I have a question or two for you Analog Heat users. I am thinking of buying an AH mk1 or mk2 to use for saturation, eq, filter and some extra umph with the envelope on my stereo mix bus coming out of the octatrack. And then also using it as a sound interface for recording into a DAW.

So basically as the final stage in a hardware chain to glue the mix together and give it some warmth and grit. Sure I might let someone do a final master once I have the bounced material on my computer if needed.

What are your experiences using it like this?

I want to use my DAW as little as because I don’t like working in the computer very much and also because I want my live sound to be as similar as the final product on an album, tape, spotify, and so on, as possible.

I have heard there are some problems with using it as a sound card/interface?

Cheers!

Not anymore, now that it’s class-compliant USB. With earlier revisions of overbridge, there were issues with noise and other strange things. That might also be fixed with the newest version of overbridge.

As far as a final processor, that’s how I use my Heat (well, on the master insert of my mixer, but essentially the same). If your plans are to plug the OT outs into the Heat to then bring that stereo mix into the computer world, then this would be a nice solution.

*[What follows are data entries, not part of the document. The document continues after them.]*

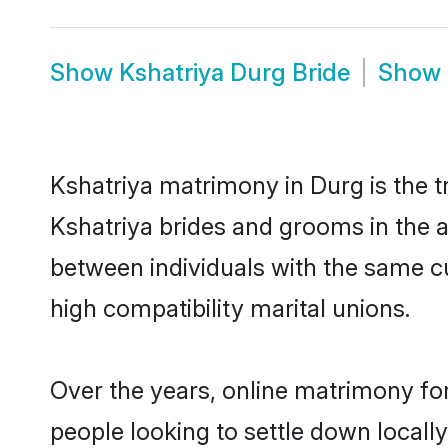
Show
Kshatriya Durg Bride
Show
Kshatriya matrimony in Durg is the t
Kshatriya brides and grooms in the a
between individuals with the same c
high compatibility marital unions.
Over the years, online matrimony for
people looking to settle down local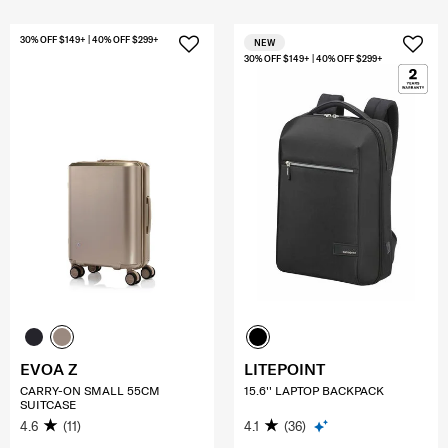
30% OFF $149+ | 40% OFF $299+
NEW
30% OFF $149+ | 40% OFF $299+
EVOA Z
LITEPOINT
CARRY-ON SMALL 55CM
15.6'' LAPTOP BACKPACK
SUITCASE
4.6
(11)
4.1
(36)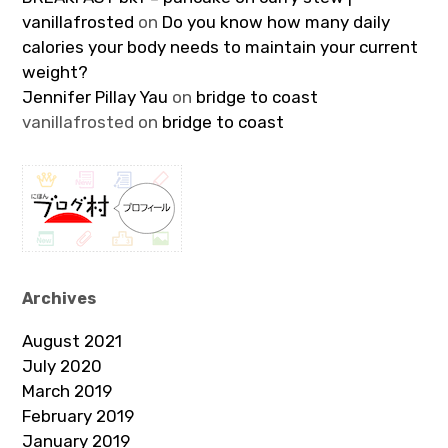
vanillafrosted
on
Do you know how many daily
calories your body needs to maintain your current
weight?
Jennifer Pillay Yau
on
bridge to coast
vanillafrosted
on
bridge to coast
Archives
August 2021
July 2020
March 2019
February 2019
January 2019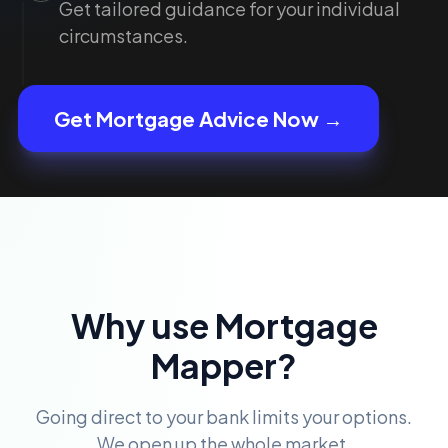
Get tailored guidance for your individual
circumstances.
Get Mortgage Advice Now →
Why use Mortgage
Mapper?
Going direct to your bank limits your options.
We open up the whole market.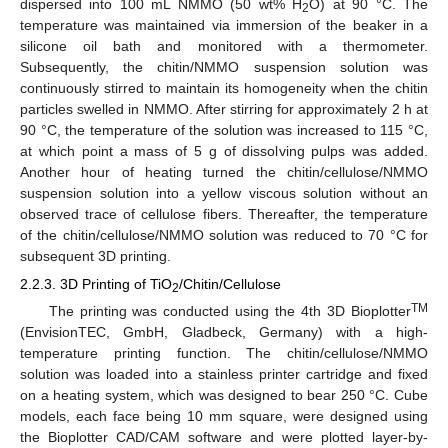
dispersed into 100 mL NMMO (50 wt% H
O) at 90 °C. The
2
temperature was maintained via immersion of the beaker in a
silicone oil bath and monitored with a thermometer.
Subsequently, the chitin/NMMO suspension solution was
continuously stirred to maintain its homogeneity when the chitin
particles swelled in NMMO. After stirring for approximately 2 h at
90 °C, the temperature of the solution was increased to 115 °C,
at which point a mass of 5 g of dissolving pulps was added.
Another hour of heating turned the chitin/cellulose/NMMO
suspension solution into a yellow viscous solution without an
observed trace of cellulose fibers. Thereafter, the temperature
of the chitin/cellulose/NMMO solution was reduced to 70 °C for
subsequent 3D printing.
2.2.3. 3D Printing of TiO
/Chitin/Cellulose
2
TM
The printing was conducted using the 4th 3D Bioplotter
(EnvisionTEC, GmbH, Gladbeck, Germany) with a high-
temperature printing function. The chitin/cellulose/NMMO
solution was loaded into a stainless printer cartridge and fixed
on a heating system, which was designed to bear 250 °C. Cube
models, each face being 10 mm square, were designed using
the Bioplotter CAD/CAM software and were plotted layer-by-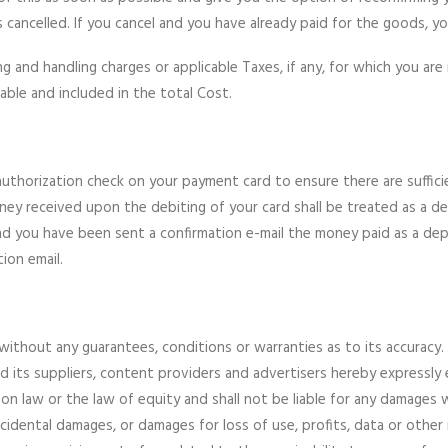
cancelled. If you cancel and you have already paid for the goods, you 
and handling charges or applicable Taxes, if any, for which you are 
cable and included in the total Cost.
thorization check on your payment card to ensure there are sufficient
ey received upon the debiting of your card shall be treated as a d
you have been sent a confirmation e-mail the money paid as a depos
ion email.
without any guarantees, conditions or warranties as to its accuracy.
nd its suppliers, content providers and advertisers hereby expressly 
n law or the law of equity and shall not be liable for any damages w
 incidental damages, or damages for loss of use, profits, data or othe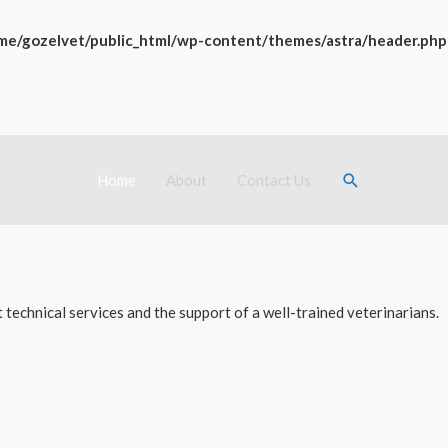
me/gozelvet/public_html/wp-content/themes/astra/header.php
Search
Home
About
Contact Us
technical services and the support of a well-trained veterinarians.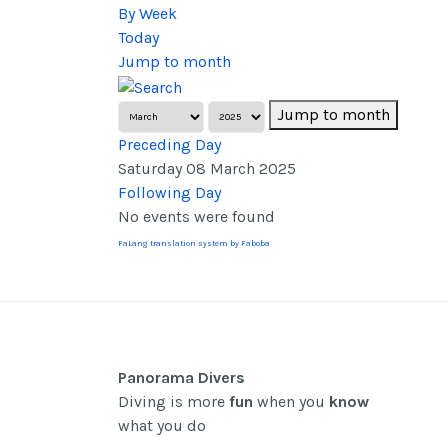
By Week
Today
Jump to month
Jump to month
Preceding Day
Saturday 08 March 2025
Following Day
No events were found
FaLang translation system by Faboba
Panorama Divers
Diving is more
fun
when you
know
what you do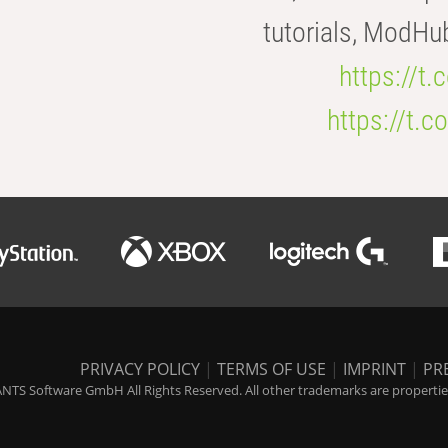
tutorials, ModHu
https://t
https://t
PRIVACY POLICY
|
TERMS OF USE
|
IMPRINT
|
PR
NTS Software GmbH All Rights Reserved. All other trademarks are properties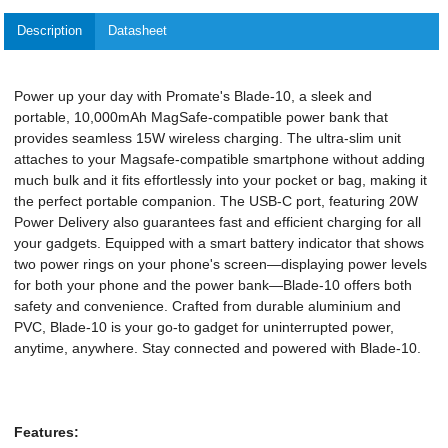
Description
Datasheet
Power up your day with Promate's Blade-10, a sleek and
portable, 10,000mAh MagSafe-compatible power bank that
provides seamless 15W wireless charging. The ultra-slim unit
attaches to your Magsafe-compatible smartphone without adding
much bulk and it fits effortlessly into your pocket or bag, making it
the perfect portable companion. The USB-C port, featuring 20W
Power Delivery also guarantees fast and efficient charging for all
your gadgets. Equipped with a smart battery indicator that shows
two power rings on your phone's screen—displaying power levels
for both your phone and the power bank—Blade-10 offers both
safety and convenience. Crafted from durable aluminium and
PVC, Blade-10 is your go-to gadget for uninterrupted power,
anytime, anywhere. Stay connected and powered with Blade-10.
Features: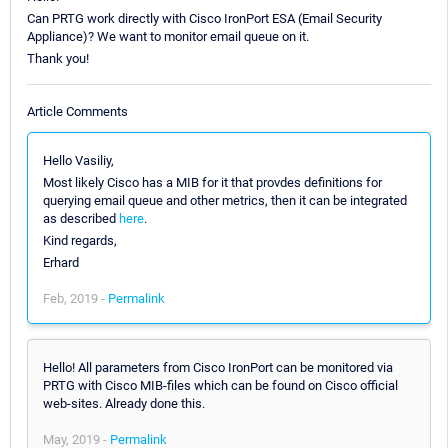
Can PRTG work directly with Cisco IronPort ESA (Email Security
Appliance)? We want to monitor email queue on it.
Thank you!
Article Comments
Hello Vasiliy,
Most likely Cisco has a MIB for it that provdes definitions for
querying email queue and other metrics, then it can be integrated
as described
here
.
Kind regards,
Erhard
Feb, 2019 -
Permalink
Hello! All parameters from Cisco IronPort can be monitored via
PRTG with Cisco MIB-files which can be found on Cisco official
web-sites. Already done this.
May, 2019 -
Permalink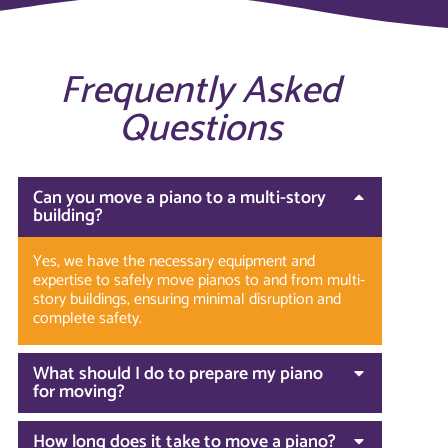
Frequently Asked
Questions
Can you move a piano to a multi-story
building?
Yes, we have the necessary equipment and
expertise to safely move pianos to and from multi-
story buildings, ensuring minimal disruption and
complete safety.
What should I do to prepare my piano
for moving?
How long does it take to move a piano?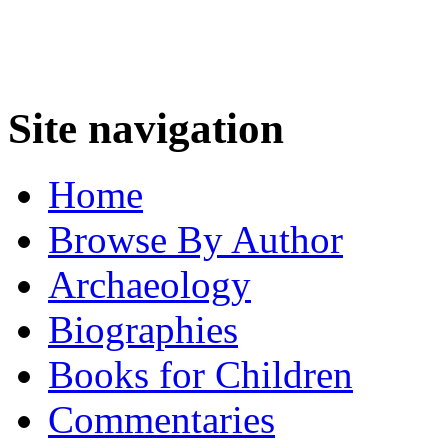
Site navigation
Home
Browse By Author
Archaeology
Biographies
Books for Children
Commentaries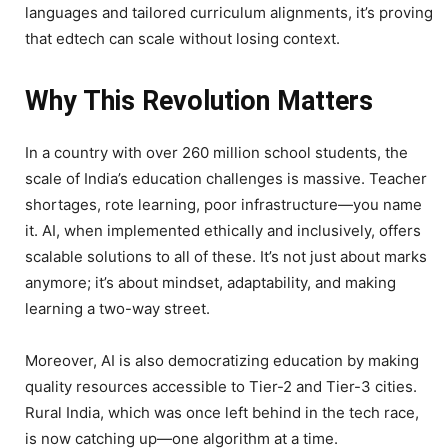
languages and tailored curriculum alignments, it’s proving
that edtech can scale without losing context.
Why This Revolution Matters
In a country with over 260 million school students, the
scale of India’s education challenges is massive. Teacher
shortages, rote learning, poor infrastructure—you name
it. AI, when implemented ethically and inclusively, offers
scalable solutions to all of these. It’s not just about marks
anymore; it’s about mindset, adaptability, and making
learning a two-way street.
Moreover, AI is also democratizing education by making
quality resources accessible to Tier-2 and Tier-3 cities.
Rural India, which was once left behind in the tech race,
is now catching up—one algorithm at a time.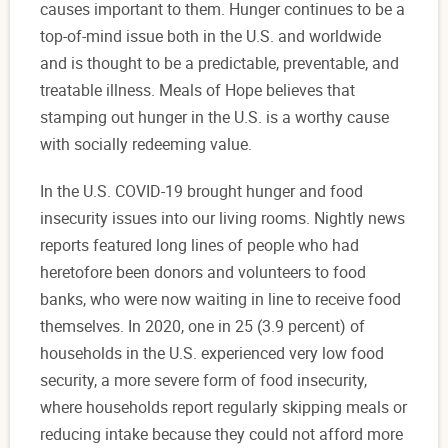
causes important to them. Hunger continues to be a
top-of-mind issue both in the U.S. and worldwide
and is thought to be a predictable, preventable, and
treatable illness. Meals of Hope believes that
stamping out hunger in the U.S. is a worthy cause
with socially redeeming value.
In the U.S. COVID-19 brought hunger and food
insecurity issues into our living rooms. Nightly news
reports featured long lines of people who had
heretofore been donors and volunteers to food
banks, who were now waiting in line to receive food
themselves. In 2020, one in 25 (3.9 percent) of
households in the U.S. experienced very low food
security, a more severe form of food insecurity,
where households report regularly skipping meals or
reducing intake because they could not afford more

The Heat is very versatile and can do much more than that, of course, but you’ll discover that as you go. I don’t know about it’s ability to “glue the mix”, but I think it makes everything sound fantastic.

3 Likes

The true way to use the Heat is with it connected to a patch bay and normalled to whatever you will use it with most, for you on the master outs on your mixer or whatever this chain you’re referencing is, that way you can very easily patch in whatever instruments you want through it without having to re-wire a bunch of crap. Make it easy for yourself to patch other stuff into it, and that will result in you using it for more experimental stuff on other instruments.

I see a lot of “glue, master bus, mastering duties, warmth” etc talk in regards to the Heat, and sure, those things, but I don’t see that many people talking about it on keyboard and other sound sources. Strapping it to the master LR outputs of a mixer or whatever and leaving it on “Clean Boost” or “Saturation” is like hiring a Spartan to guard a coffee stand. Not that there’s anything wrong with that usage, not calling you out @cold_fashioned cus I know you get it, just saying it wants to do that AND MOOOOORE!!! It wants to be a freak!!!